Konuyla ilgili sözleri aynen şöyledir:

“Eğer Türk anası, dünya tarihinde henüz bir eşi doğmamış olduğuna inandığım Atatürk gibi dahi bir oğul yetiştirmemiş olsaydı, Türk kadını, Müslümanlığın ve onun zarif peygamberinin kadına tanıdığı hakların sevincine erememiş olarak hala o eski yanlış davranışın ezici baskısı altında çırpınıp duracaktı.”

Tam bu noktada yazımızın başlığındaki soruya dönebiliriz: “Üçok’u kimler öldürdü” diye sormuştuk?

Üçok’u, İslam adına konuşmayı yalnızca kendi tekelinde görenler, dahası özgürlükçü ve eleştirel bakışları “sapıklık, sapkınlık” gibi sözlerle değerlendirenler öldürdü. Üçok’u dünden bugüne kendini din muhafızı gibi görüp, engizisyon misali insanları sorguya çekenler, manşetlere taşıyanlar, hedef gösterenler, çeşitli ortamlarda linç söylemi geliştirenler öldürdü. Üçok’u kadınlara göz açtırmak istemeyenler, eril zihniyetleriyle erkek egemen bir “dinci” dünya yaratmak isteyenler öldürdü. Bütün bunların toplamında bu yangına, düşünceleri ve sözleriyle odun taşıyanlar, benzin dökenler öldürdü. 

Bahriye Üçok, laik, demokratik sosyal bir hukuk devletinden yanaydı. İlahiyatçı ve aynı zamanda siyasetçiydi. Yukarıda da ifade ettiğimiz gibi onun için hem Atatürk hem de Peygamber çok değerli isimlerdi. Dinine yürekten inanıyor, inancını devrimci olarak nitelendiriyordu. Bütün bunlara rağmen din adına, kendilerine Müslüman diyenlerce katledildi Üçok. 

Bahriye Üçok’un kızı Kumru Üçok, kargodan kitap düzenekli paketi eve getirdiğinden annesine “bombanı getirdim, masaya bıraktım” der. Çünkü aylardır tehdit altındadır anne-kız. Akabinde menfur olay yaşanır, her yer kanla dolar, yerde, bedeninden kopan parçalar vardır.

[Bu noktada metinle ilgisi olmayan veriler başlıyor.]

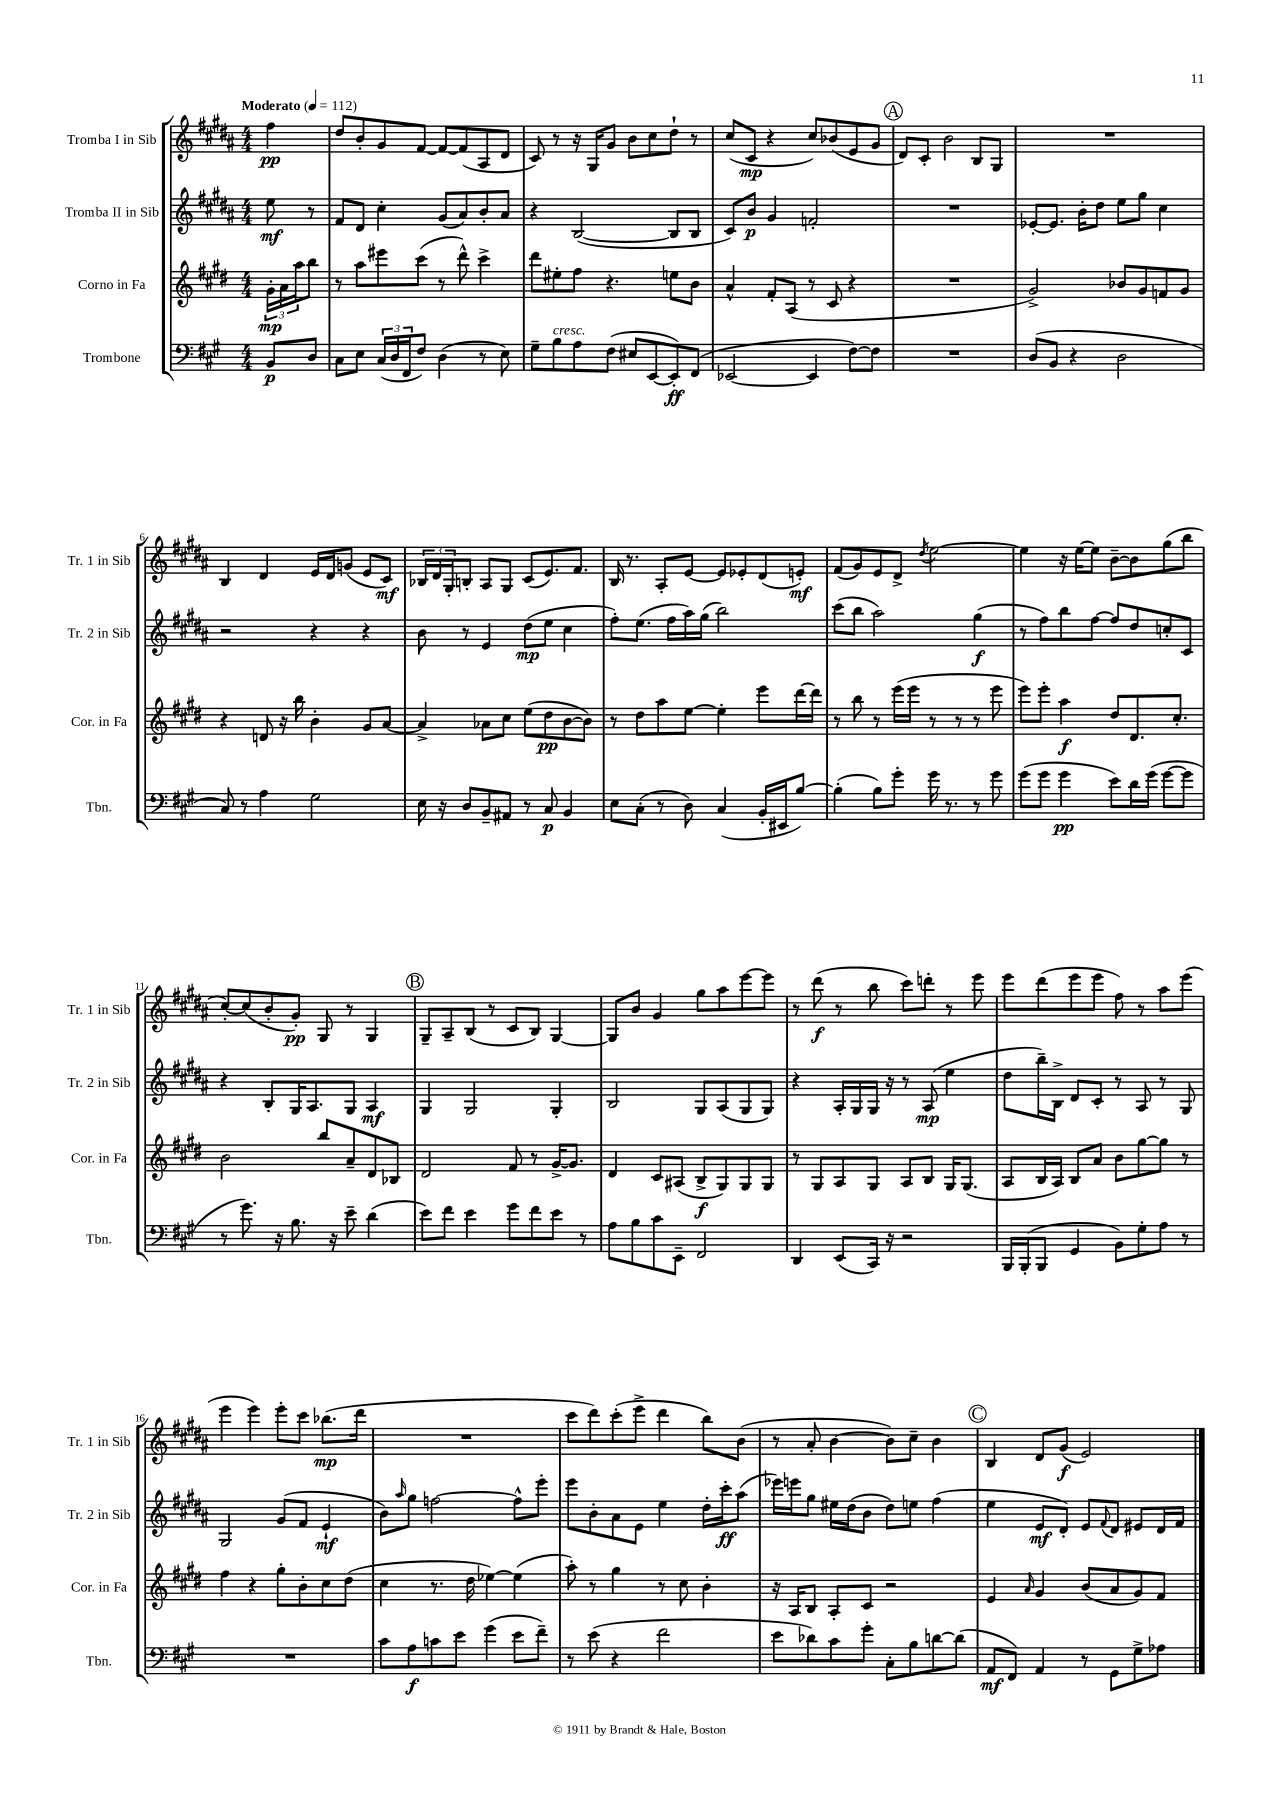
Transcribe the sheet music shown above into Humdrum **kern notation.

**kern	**kern	**kern	**kern
*staff4	*staff3	*staff2	*staff1
*clefF4	*clefG2	*clefG2	*clefG2
*k[f#c#g#]	*k[f#c#g#d#]	*k[f#c#g#d#a#]	*k[f#c#g#d#a#]
*M4/4	*M4/4	*M4/4	*M4/4
*MM112	*MM112	*MM112	*MM112
8BB/L	24g#'\LL	8ee\	4ff#\
.	24a\	.	.
.	24aa\J	.	.
8D/J	8bb\J	8r	.
=	=	=	=
8C#\L	8r	8f#/L	8dd#/L
8E\J	8aa\L	8d#/J	8b'/
(24C#/LL	8eee#\	4cc#'\	8g#/
24D/	.	.	.
24FF#/J	.	.	.
8F#/J)	(8ccc#\J	.	[8f#/J
(4D\	8r	(8g#/L	8f#/_L
.	8ddd#^^\)	8a#/)	(8f#/]
8r	4ccc#^\	8b'/	8A#/
8E\)	.	8a#/J	8d#/J
=	=	=	=
8G#~\L	8ddd#\L	4r	8c#/)
8B\	8ee#'\	.	8r
8A\	8ff#\J	([2B/	16r
.	.	.	16G#/LK
(8F#\J	4.r	.	8g#/J
8E#/L	.	.	8b\L
[8EE/	.	.	8cc#\
8EE'/])	8ee\L	8B/]L	8dd#`\J
(8FF#/J	8b\J	8B/J	8r
=	=	=	=
[2EE-/	4a^^/	8c#/L)	(8cc#/L
.	.	8b/J	8c#/J
.	8f#'/L	4g#/	4r
.	(8A/J	.	.
4EE-/]	8r	2f'/	8cc#/L)
.	8c#/	.	(8b-/
[8F#\L)	4r	.	8e/
8F#\]J	.	.	8g#/J
=	=	=	=
1r	1r	1r	8d#/L)
.	.	.	8c#'/J
.	.	.	2b\
.	.	.	8B/L
.	.	.	8G#/J
=	=	=	=
(8D/L	2g#^/)	[8e-'/L	1r
8BB/J	.	8.e-/]J	.
4r	.	.	.
.	.	16b'\LK	.
.	.	8dd#\J	.
2D\	8b-/L	8ee\L	.
.	8g#/	8gg#\J	.
.	8f/	4cc#\	.
.	8g#/J	.	.
=	=	=	=
8C#/)	4r	2r	4B/
8r	.	.	.
4A\	8d/	.	4d#/
.	16r	.	.
.	16bb\	.	.
2G#\	4b'\	4r	16e/LL
.	.	.	16d#/J
.	.	.	(8g/J
.	8g#/L	4r	8e/L
.	[8a/J	.	8c#/J)
=	=	=	=
16E\	4a^/]	8b\	24B-/LL
.	.	.	24d#/
16r	.	.	.
.	.	.	24G#'/J
8D/L	.	8r	8B'/J
8BB~/	8a-\L	4e/	8A#/L
8AA#/J	8cc#\J	.	8G#/J
8r	(8ee\L	(8dd#\L	(8c#/L
8C#/	8dd#\	8ee\J	8.e/)
4BB/	[8b\	4cc#\	.
.	.	.	8.f#/J
.	8b\]J)	.	.
=	=	=	=
8E\L	8r	8ff#'\L)	16B/
.	.	.	8.r
(8C#'\J	8dd#\L	(8.ee\J	.
8r	8aa\	.	8A#'/L
.	.	16ff#\LL	.
8D\)	[8ee\J	16aa#\)	[8e/J
.	.	(16gg#\JJ	.
(4C#/	4ee'\]	2bb\)	8e/]L
.	.	.	8e-'/
16BB'/LL	8eee\L	.	(8d#/
16EE#/J	.	.	.
[8B/J)	[16ddd#\L	.	8e'/J)
.	16ddd#\]JJ	.	.
=	=	=	=
(4B'\]	8r	(8ccc#\L	(8f#/L
.	8bb\	8bb\J	8g#/)
8B\L)	8r	2aa#\)	8e/
8g#'\J	(16eee\LL	.	8d#^/J
.	16eee\JJ	.	.
.	.	.	8qdd#/
16g#\	8r	.	[2ee\
8.r	.	.	.
.	8r	.	.
8r	8r	(4gg#\	.
8g#\	8eee\	.	.
=	=	=	=
(8g#\L	8eee\L)	8r	4ee\]
8g#\J	8eee'\J	8ff#\L)	.
4g#\	4aa\	8bb\	16r
.	.	.	[16ee\LK
.	.	[8ff#\J	8ee\]J
8e\L)	8dd#/L	8ff#/]L	[8b~\L
16d\L	8.d#/	8dd#/	8b\]
(16g#\JJ	.	.	.
[8g#\L	.	8cc'/	(8gg#\
.	8.cc#'/J	.	.
8g#\]J	.	8c#/J	8bb\J
=	=	=	=
8r	2b\	4r	[8cc#'/L)
8.g#\)	.	.	(8cc#/]
.	.	8B'/L	8b'/
16r	.	.	.
8.B\	.	16G#/K	8g#'/J)
.	.	8.A#/	.
.	8bb/L	.	8G#/
16r	.	.	.
8e~\	8a~/	8G#/J	8r
(4d\	8d#/	4A#/	4G#/
.	8B-/J	.	.
=	=	=	=
8e\L)	2d#/	4G#/	8G#~/L
8f#\J	.	.	8A#~/
4e\	.	2G#/	(8B/J
.	.	.	8r
8g#\L	8f#/	.	8c#/L
8f#\	8r	.	8B/J)
8e\J	[16g#^/LK	4G#'/	[4G#/
.	8.g#/]J	.	.
8r	.	.	.
=	=	=	=
8A\L	4d#/	2B/	8G#/]L
8B\	.	.	8b/J
8c#\	8c#/L	.	4g#/
8EE~\J	(8A#/J	.	.
2FF#/	8B^/L	8G#/L	8gg#\L
.	8G#/)	(8A#/	8aa#\
.	8G#/	8G#/	[8eee\
.	8G#/J	8G#/J)	8eee\]J
=	=	=	=
4DD/	8r	4r	8r
.	8G#/L	.	(8ddd#\
(8EE/L	8A/	16A#'/LL	8r
.	.	16G#/	.
16CC#/Jk)	8G#/J	16G#/JJ	8bb\
16r	.	16r	.
2r	8A/L	8r	8ccc#\L)
.	8B/J	(8A#/	8ddd'\J
.	16G#/LK	4ee\	8r
.	(8.G#/J	.	.
.	.	.	8eee\
=	=	=	=
16BBB/LL	8A/L	8dd#\L	8eee\L
(16BBB'/J	.	.	.
8BBB/J	16B/L	16bb~\L)	(8ddd#\
.	16A/JJ)	16B^\JJ	.
4GG#/	8B/L	8d#/L	8eee\
.	8a/J	8c#'/J	8eee\J
8BB\L)	8b\L	8r	8ff#\)
8G#'\	[8gg#\	8A#/	8r
8A\J	8gg#\]J	8r	8aa#\L
8r	8r	8G#/	(8eee\J
=	=	=	=
1r	4ff#\	2G#/	4eee\
.	4r	.	4eee\)
.	8gg#'\L	(8g#/L	8eee'\L
.	8b'\	8f#/J	8ccc#\J
.	8cc#\	4e`/	(8.bb-\L
.	(8dd#\J	.	.
.	.	.	16ddd#\Jk
=	=	=	=
8c#\L	4cc#\	8b\L)	1r
.	.	16qqaa#/	.
8A\	.	8gg#\J	.
8c\	8.r	[2ff\	.
8e\J	.	.	.
.	16dd#\	.	.
(4g#\	[4ee-\)	.	.
8e\L	(4ee-\]	8ff^^\]L	.
8f#~\J)	.	8eee'\J	.
=	=	=	=
8r	8aa'\)	8eee\L	8ccc#\L
(8e\	8r	8b'\	8ddd#\)
4r	4gg#\	8a#\	(8ccc#'\
.	.	8e\J	8eee^\J
2f#\	8r	4ee\	4ddd#\
.	8cc#\	.	.
.	4b'\	16dd#'\LL	8bb\L)
.	.	16ccc#'\J	.
.	.	(8aa#\J	(8b\J
=	=	=	=
8e\L	16r	16eee-\LL)	8r
.	16A/LK	16eee\J	.
8d-\)	8B/J	8gg#\J	8a#'/
8c#\	8A'/L	16ee#\LL	[4b\
.	.	(16dd#\J	.
8g#'\J	8c#/J	8b\J	.
8C#'\L	2r	8dd#\L)	8b\]L)
8B\	.	8ee\J	8cc#~\J
[8d\	.	(4ff#\	4b\
(8d\]J	.	.	.
=	=	=	=
8AA/L	4e/	4ee\	4B/
8FF#/J)	.	.	.
.	16qqa/	.	.
4AA/	4g#/	8e/L	8d#/L
.	.	8d#'/J)	(8g#/J
8r	(8b/L	8e/L	2e/)
.	.	8qqf#/	.
8GG#\L	8a/	8d#/J	.
8G#^\	8g#/)	8e#/L	.
8A-\J	8f#/J	16d#/L	.
.	.	16f#/JJ	.
==	==	==	==
*-	*-	*-	*-
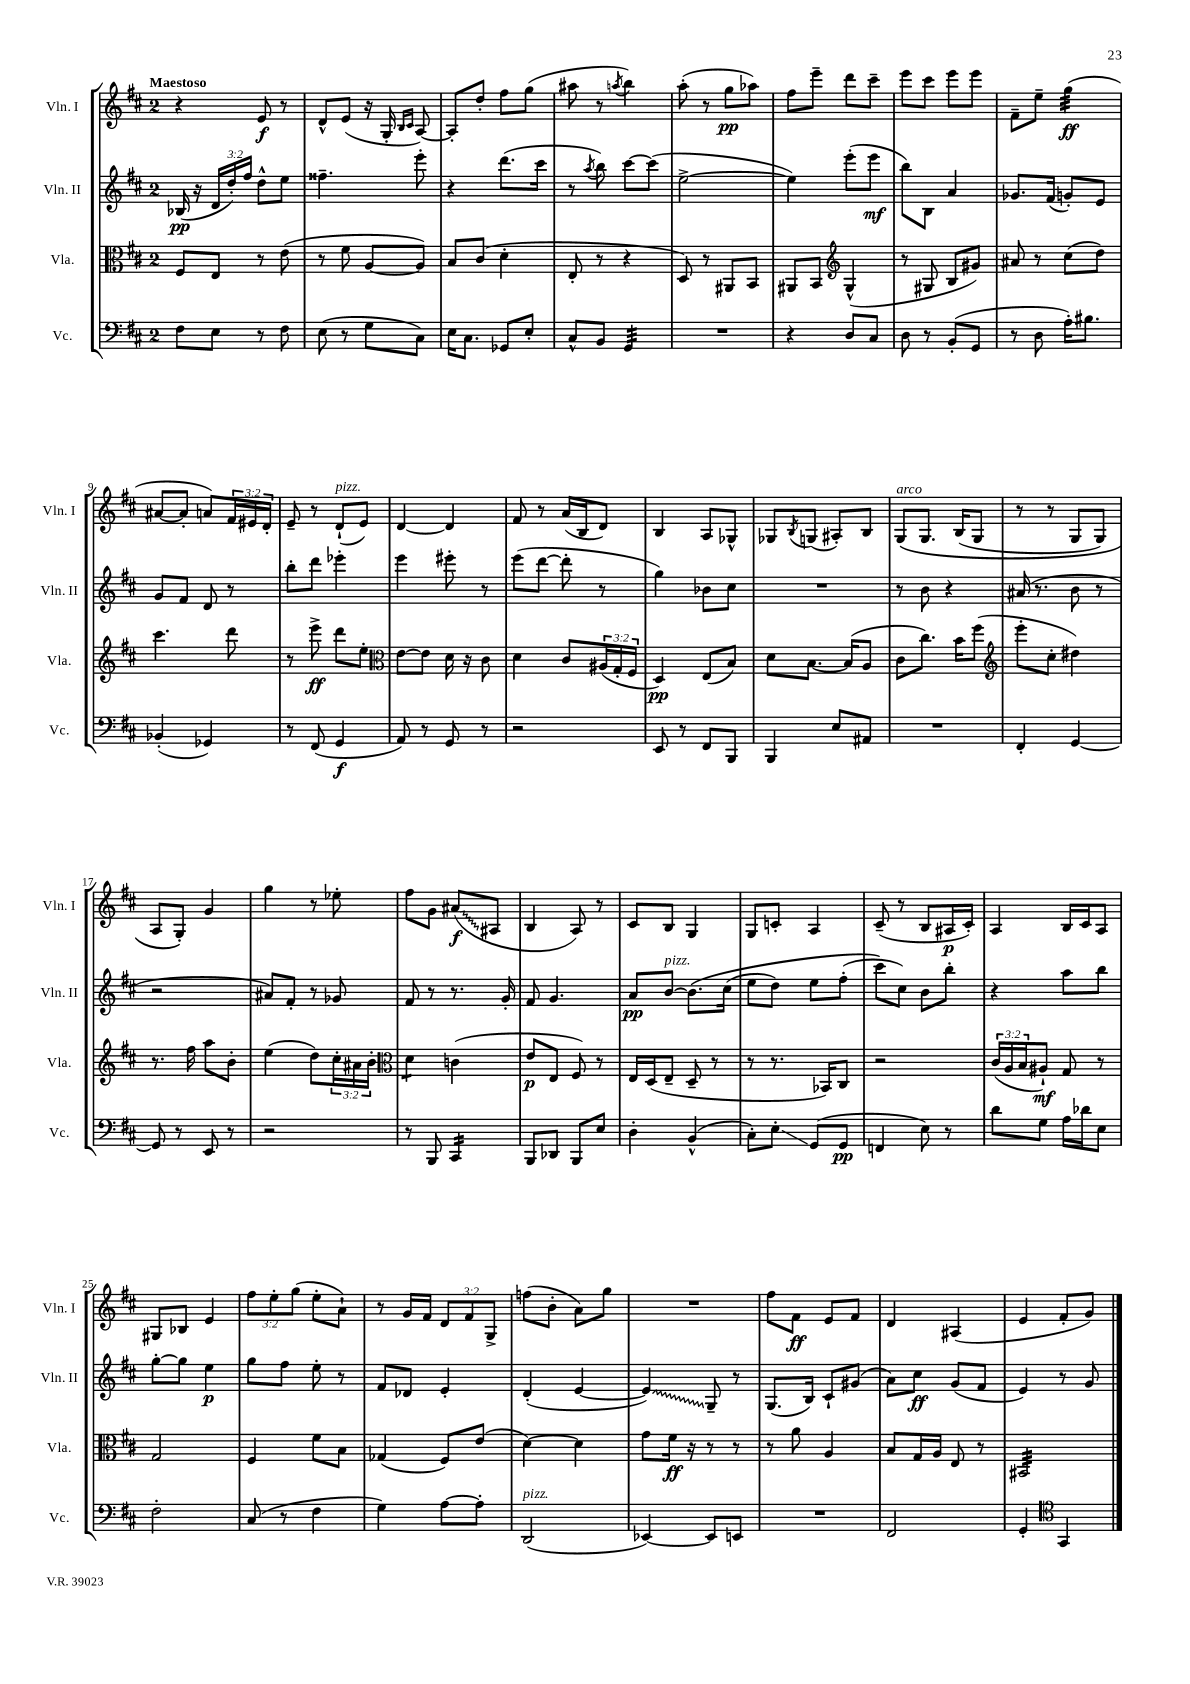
<<
\new StaffGroup <<
\new Staff = "s0" \with { instrumentName = "Vln. I" shortInstrumentName = "Vln. I" } {
    \clef treble \key d \major \once \override Staff.TimeSignature.style = #'single-digit \time 2/4 \override Staff.TupletNumber.text = #tuplet-number::calc-fraction-text \tempo "Maestoso"
    r4 e'8\f r8 |
    d'8-^ e'8( r16 g16-. \grace { b16 cis'16 } a8~) |
    a8-. d''8-. fis''8 g''8( |
    ais''8 r8 \acciaccatura { a''8 } b''4) |
    a''8-.( r8 g''8\pp aes''8) |
    fis''8 e'''8-- d'''8 cis'''8-- |
    e'''8 cis'''8 e'''8 e'''8 |
    fis'8-- e''8-- g''4:32\ff( |
    ais'8~ ais'8-. a'8) \tuplet 3/2 { fis'16 eis'16 d'16-. } |
    e'8-- r8 d'8-!^\markup { \italic "pizz." }( e'8) |
    d'4~ d'4 |
    fis'8 r8 a'16( b16 d'8) |
    b4 a8 ges8-^ |
    ges8 \acciaccatura { b8 } g8( ais8-.) b8 |
    g8^\markup { \italic "arco" }\( g8. b16( g8 |
    r8 r8 g8 g8) |
    a8 g8-.\) g'4 |
    g''4 r8 ees''8-. |
    fis''8 g'8 \once \override Glissando.style = #'zigzag ais'8\glissando\f( ais8 |
    b4 a8) r8 |
    cis'8 b8 g4 |
    g8 c'8-. a4 |
    cis'8--( r8 b8 ais16\p cis'16-.) |
    a4 b16 cis'16 a8 |
    gis8 bes8 e'4 |
    \tuplet 3/2 { fis''8 e''8-. g''8( } e''8-. a'8-!) |
    r8 g'16 fis'16 \tuplet 3/2 { d'8 fis'8 g8-> } |
    f''8( b'8-. a'8) g''8 |
    R2 |
    fis''8 fis'8\ff e'8 fis'8 |
    d'4 ais4( |
    e'4 fis'8-. g'8) \bar "|." |
}
\new Staff = "s1" \with { instrumentName = "Vln. II" shortInstrumentName = "Vln. II" } {
    \clef treble \key d \major \once \override Staff.TimeSignature.style = #'single-digit \time 2/4 \override Staff.TupletNumber.text = #tuplet-number::calc-fraction-text
    bes16\pp( r16 \tuplet 3/2 { d'16 d''16-.) fis''16 } d''8-^ e''8 |
    fisis''4.-- e'''8-. |
    r4 d'''8.( cis'''16 |
    r8 \acciaccatura { a''8 } b''8) cis'''8~ cis'''8( |
    e''2~-> |
    e''4) e'''8-.( e'''8\mf |
    b''8) b8 a'4 |
    ges'8. fis'16( g'8-.) e'8 |
    g'8 fis'8 d'8 r8 |
    b''8-. d'''8 ees'''4-. |
    e'''4 eis'''8-. r8 |
    e'''8( d'''8~ d'''8-. r8 |
    g''4) bes'8 cis''8 |
    R2 |
    r8 b'8 r4 |
    ais'16( r8. b'8 r8 |
    r2 |
    ais'8) fis'8-. r8 ges'8 |
    fis'8 r8 r8. g'16-. |
    fis'8 g'4. |
    a'8\pp b'8~^\markup { \italic "pizz." } b'8.\( cis''16( |
    e''8 d''8) e''8 fis''8-.( |
    cis'''8\) cis''8) b'8 b''8-. |
    r4 a''8 b''8 |
    g''8~-. g''8 e''4\p |
    g''8 fis''8 e''8-. r8 |
    fis'8 des'8 e'4-. |
    d'4-.( e'4~ |
    \once \override Glissando.style = #'zigzag e'4\glissando) g8-- r8 |
    g8.( b16) cis'8-! gis'8( |
    a'8) cis''8\ff g'8( fis'8 |
    e'4) r8 g'8 \bar "|." |
}
\new Staff = "s2" \with { instrumentName = "Vla." shortInstrumentName = "Vla." } {
    \clef alto \key d \major \once \override Staff.TimeSignature.style = #'single-digit \time 2/4 \override Staff.TupletNumber.text = #tuplet-number::calc-fraction-text
    fis8 e8 r8 e'8( |
    r8 fis'8 a8~ a8) |
    b8 cis'8( d'4-. |
    e8-. r8 r4 |
    d8) r8 ais,8 b,8 |
    ais,8 b,8 \clef treble g4-^( |
    r8 gis8 b8 gis'8) |
    ais'8 r8 cis''8( d''8) |
    cis'''4. d'''8 |
    r8 e'''8->\ff d'''8 e''8-. |
    \clef alto e'8~ e'8 d'16 r16 cis'8 |
    d'4 cis'8 \tuplet 3/2 { ais16( g16-. fis16 } |
    d4\pp) e8( b8) |
    d'8 b8.~ b16( a8 |
    cis'8 cis''8.) b'16 fis''8( |
    \clef treble e'''8-. cis''8-. dis''4) |
    r8. fis''16 a''8 b'8-. |
    e''4( d''8) \tuplet 3/2 { cis''16-. ais'16 b'16-. } |
    \clef alto d'4:8 c'4( |
    e'8\p e8 fis8) r8 |
    e16 d16( e8-- d8-- r8 |
    r8 r8. bes,16) cis8 |
    r2 |
    \tuplet 3/2 { cis'16( a16 b16 } ais8-!\mf) g8 r8 |
    g2 |
    fis4 fis'8 b8 |
    ges4( fis8) e'8( |
    d'4~) d'4 |
    g'8 fis'16\ff r16 r8 r8 |
    r8 a'8 a4 |
    b8 g16 a16 e8 r8 |
    bis,2:32 \bar "|." |
}
\new Staff = "s3" \with { instrumentName = "Vc." shortInstrumentName = "Vc." } {
    \clef bass \key d \major \once \override Staff.TimeSignature.style = #'single-digit \time 2/4
    fis8 e8 r8 fis8 |
    e8( r8 g8 cis8) |
    e16 cis8. ges,8 e8-. |
    cis8-^ b,8 g,4:32 |
    R2 |
    r4 d8 cis8 |
    d8 r8 b,8-.( g,8 |
    r8 d8 a16-.) bis8. |
    bes,4-.( ges,4) |
    r8 fis,8( g,4\f |
    a,8) r8 g,8 r8 |
    r2 |
    e,8 r8 fis,8 b,,8 |
    b,,4 e8 ais,8 |
    R2 |
    fis,4-. g,4~ |
    g,8 r8 e,8 r8 |
    r2 |
    r8 b,,8 cis,4:16 |
    b,,8 des,8 b,,8 e8 |
    d4-. b,4-^( |
    cis8-.) e8-.\glissando g,8( g,8\pp |
    f,4 e8) r8 |
    d'8 g8 a16 des'16 e8 |
    fis2-. |
    cis8( r8 fis4 |
    g4) a8~ a8-. |
    d,2^\markup { \italic "pizz." }( |
    ees,4~) ees,8 e,8 |
    R2 |
    fis,2 |
    g,4-. \clef tenor g,4 \bar "|." |
}
>>
>>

İnsanlar yüreklerini, ruhlarını, aidiyetlerini kolay kolay bir yerde bırakmaz, kolay kolay keskin ayrılıklar yaşanmaz. Fakat yaşanıyorsa geçmişe dönüp bir bakmak lazım. İşte Üçok’un yerde yatan bedeni, bedeninden kopan o parçalar bu acı gereceği de haykırır bizlere.